# Cannot install webapps/plugins in Chromium



## toomanysecrets (Sep 8, 2021)

Hi!

Excuse me if I'm asking for something evident, but every time I try to install a plugin in Chromium (uBlock, etc), I only can obtain this message:

"FAILED_TO_COPY_EXTENSION_FILE_TO_TEMP_DIRECTORY".
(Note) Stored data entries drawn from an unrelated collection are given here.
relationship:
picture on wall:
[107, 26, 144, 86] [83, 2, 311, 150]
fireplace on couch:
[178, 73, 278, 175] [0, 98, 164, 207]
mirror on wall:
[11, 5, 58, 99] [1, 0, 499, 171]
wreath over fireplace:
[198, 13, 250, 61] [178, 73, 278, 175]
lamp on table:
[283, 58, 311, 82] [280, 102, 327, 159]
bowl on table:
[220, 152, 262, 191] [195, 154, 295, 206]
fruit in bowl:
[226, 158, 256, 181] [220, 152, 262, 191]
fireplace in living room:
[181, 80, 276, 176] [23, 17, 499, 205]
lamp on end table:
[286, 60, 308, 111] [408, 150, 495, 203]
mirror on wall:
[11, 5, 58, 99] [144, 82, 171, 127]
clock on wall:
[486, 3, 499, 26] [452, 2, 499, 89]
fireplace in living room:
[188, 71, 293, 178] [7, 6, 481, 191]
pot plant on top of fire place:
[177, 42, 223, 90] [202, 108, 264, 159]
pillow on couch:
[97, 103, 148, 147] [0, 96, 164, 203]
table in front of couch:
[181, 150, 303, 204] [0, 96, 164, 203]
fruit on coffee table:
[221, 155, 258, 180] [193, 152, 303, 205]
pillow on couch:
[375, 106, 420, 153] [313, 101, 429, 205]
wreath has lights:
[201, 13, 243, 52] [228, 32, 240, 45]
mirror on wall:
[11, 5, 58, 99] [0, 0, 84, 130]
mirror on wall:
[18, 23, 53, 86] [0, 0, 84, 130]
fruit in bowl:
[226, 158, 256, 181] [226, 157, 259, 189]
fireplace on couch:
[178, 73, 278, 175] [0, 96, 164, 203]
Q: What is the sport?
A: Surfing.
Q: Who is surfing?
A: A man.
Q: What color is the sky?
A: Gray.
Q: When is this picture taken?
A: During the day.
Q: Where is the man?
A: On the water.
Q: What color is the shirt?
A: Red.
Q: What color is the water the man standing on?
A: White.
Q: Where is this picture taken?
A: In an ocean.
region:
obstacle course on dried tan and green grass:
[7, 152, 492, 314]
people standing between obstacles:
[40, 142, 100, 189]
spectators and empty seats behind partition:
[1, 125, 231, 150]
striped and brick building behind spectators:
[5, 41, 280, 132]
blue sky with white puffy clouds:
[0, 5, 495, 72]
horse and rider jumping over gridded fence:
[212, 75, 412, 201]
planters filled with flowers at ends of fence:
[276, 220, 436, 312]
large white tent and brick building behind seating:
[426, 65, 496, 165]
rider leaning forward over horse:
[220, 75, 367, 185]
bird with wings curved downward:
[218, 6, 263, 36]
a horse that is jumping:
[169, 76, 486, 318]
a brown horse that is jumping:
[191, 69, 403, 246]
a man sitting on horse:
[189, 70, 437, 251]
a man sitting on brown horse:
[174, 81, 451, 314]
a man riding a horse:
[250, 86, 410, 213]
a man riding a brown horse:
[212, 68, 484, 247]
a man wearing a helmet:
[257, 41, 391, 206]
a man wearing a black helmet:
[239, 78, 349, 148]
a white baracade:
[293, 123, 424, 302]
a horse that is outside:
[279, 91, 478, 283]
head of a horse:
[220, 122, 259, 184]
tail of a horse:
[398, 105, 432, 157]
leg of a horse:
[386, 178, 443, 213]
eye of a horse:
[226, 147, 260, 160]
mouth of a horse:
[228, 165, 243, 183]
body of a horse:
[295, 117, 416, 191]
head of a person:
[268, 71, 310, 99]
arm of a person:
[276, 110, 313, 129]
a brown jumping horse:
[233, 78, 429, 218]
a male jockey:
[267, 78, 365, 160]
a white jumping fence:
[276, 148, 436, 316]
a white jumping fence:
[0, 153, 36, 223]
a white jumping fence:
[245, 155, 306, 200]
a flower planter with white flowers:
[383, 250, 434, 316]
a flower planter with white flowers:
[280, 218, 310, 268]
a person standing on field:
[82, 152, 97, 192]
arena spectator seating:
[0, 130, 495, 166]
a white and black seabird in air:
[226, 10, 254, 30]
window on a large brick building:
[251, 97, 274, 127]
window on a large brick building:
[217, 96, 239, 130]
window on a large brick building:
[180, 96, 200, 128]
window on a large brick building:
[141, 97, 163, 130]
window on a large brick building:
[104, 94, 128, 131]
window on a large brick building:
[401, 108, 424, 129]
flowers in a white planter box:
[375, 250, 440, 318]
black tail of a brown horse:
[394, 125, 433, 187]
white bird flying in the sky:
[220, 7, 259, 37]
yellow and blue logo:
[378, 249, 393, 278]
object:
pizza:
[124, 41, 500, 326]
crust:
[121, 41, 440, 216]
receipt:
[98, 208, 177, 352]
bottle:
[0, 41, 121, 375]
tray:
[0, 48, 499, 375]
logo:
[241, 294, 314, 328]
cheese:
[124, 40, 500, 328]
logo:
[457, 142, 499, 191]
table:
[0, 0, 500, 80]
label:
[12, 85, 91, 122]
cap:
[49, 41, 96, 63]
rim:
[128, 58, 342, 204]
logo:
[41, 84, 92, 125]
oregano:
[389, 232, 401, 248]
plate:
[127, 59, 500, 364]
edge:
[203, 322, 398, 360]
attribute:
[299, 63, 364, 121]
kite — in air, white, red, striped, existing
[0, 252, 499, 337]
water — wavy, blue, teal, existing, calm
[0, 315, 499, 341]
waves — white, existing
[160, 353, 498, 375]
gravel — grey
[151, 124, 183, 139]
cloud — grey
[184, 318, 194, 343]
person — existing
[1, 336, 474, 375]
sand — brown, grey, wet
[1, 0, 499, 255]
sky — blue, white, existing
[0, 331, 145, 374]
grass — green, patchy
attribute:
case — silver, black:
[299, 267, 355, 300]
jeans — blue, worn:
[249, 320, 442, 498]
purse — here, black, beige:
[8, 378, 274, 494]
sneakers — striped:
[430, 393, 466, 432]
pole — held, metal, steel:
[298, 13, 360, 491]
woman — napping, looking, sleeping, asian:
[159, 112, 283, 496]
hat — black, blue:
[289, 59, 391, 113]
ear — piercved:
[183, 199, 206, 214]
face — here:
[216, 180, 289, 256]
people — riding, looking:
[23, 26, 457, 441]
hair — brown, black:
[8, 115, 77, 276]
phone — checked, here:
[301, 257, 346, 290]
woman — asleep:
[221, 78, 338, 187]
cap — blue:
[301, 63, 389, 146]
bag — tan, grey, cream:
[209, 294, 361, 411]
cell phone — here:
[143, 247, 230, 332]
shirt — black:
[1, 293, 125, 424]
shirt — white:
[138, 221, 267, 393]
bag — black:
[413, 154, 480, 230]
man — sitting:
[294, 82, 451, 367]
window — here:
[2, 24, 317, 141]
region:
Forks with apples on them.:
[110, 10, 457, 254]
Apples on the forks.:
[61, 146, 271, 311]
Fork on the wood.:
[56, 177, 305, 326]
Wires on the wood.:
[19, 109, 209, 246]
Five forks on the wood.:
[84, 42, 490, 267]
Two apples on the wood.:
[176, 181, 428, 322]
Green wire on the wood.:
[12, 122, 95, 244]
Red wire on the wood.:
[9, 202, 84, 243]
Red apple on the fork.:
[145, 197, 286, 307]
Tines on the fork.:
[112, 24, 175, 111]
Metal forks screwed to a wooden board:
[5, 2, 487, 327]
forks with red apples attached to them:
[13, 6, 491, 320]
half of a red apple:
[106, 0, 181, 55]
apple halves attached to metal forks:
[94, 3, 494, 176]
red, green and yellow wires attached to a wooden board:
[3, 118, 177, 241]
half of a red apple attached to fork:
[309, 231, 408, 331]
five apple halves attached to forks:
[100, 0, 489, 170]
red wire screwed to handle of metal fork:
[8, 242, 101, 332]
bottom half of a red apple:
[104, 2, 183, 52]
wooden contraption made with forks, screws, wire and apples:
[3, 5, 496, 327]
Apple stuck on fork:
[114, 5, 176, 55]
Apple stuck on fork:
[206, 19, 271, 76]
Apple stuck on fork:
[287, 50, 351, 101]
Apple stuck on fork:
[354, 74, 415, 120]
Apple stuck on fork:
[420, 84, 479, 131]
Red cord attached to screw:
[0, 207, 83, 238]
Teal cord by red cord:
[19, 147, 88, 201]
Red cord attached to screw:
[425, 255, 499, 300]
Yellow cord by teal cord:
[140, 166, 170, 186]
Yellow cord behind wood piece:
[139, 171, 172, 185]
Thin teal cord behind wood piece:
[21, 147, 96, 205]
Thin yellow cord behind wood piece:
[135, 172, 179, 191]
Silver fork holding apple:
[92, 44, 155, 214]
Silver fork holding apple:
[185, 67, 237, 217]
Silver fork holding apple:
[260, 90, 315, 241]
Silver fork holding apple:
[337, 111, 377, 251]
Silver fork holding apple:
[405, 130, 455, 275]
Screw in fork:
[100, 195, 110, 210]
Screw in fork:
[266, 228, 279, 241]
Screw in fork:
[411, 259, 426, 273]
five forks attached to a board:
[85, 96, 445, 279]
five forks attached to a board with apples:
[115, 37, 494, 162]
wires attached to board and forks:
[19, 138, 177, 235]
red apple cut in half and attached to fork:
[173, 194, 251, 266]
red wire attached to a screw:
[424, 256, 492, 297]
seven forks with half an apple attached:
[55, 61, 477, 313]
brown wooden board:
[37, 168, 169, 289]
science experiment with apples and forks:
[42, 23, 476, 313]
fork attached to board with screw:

Please, anybody could help me?

Thank you in advance!!


----------



## steew (Sep 18, 2021)

I'm having the same problem.


----------



## grahamperrin@ (Sep 19, 2021)

FreeBSD bug 258573 – www/chromium Could not install package: 'FAILED_TO_COPY_EXTENSION_FILE_TO_TEMP_DIRECTORY'


----------



## grahamperrin@ (Sep 24, 2021)

linunix said:


> Upgraded chromium: 92.0.4515.159_1 -> 92.0.4515.159_2
> Still has the same issue



This is expected, please see <https://www.freshports.org/www/chromium/#history>.

The recent commits were:

for FreeBSD bugs 258271 – www/chromium: Makefile warning for grep mempcpy /usr/include/string.h. This warning is redundant and persistent. and 258576 – www/chromium: build fails with harfbuzz 3.0.0
not for bug 258573.


----------



## Zagzigger (Dec 8, 2021)

Any update on this, or even a workaround?
I'm not comfortable running Chromium without my favourite extensions. 
Thanks.


----------



## grahamperrin@ (Mar 12, 2022)

Zagzigger said:


> Any update on this, or even a workaround?



Things might be better, or fixed; please test.


----------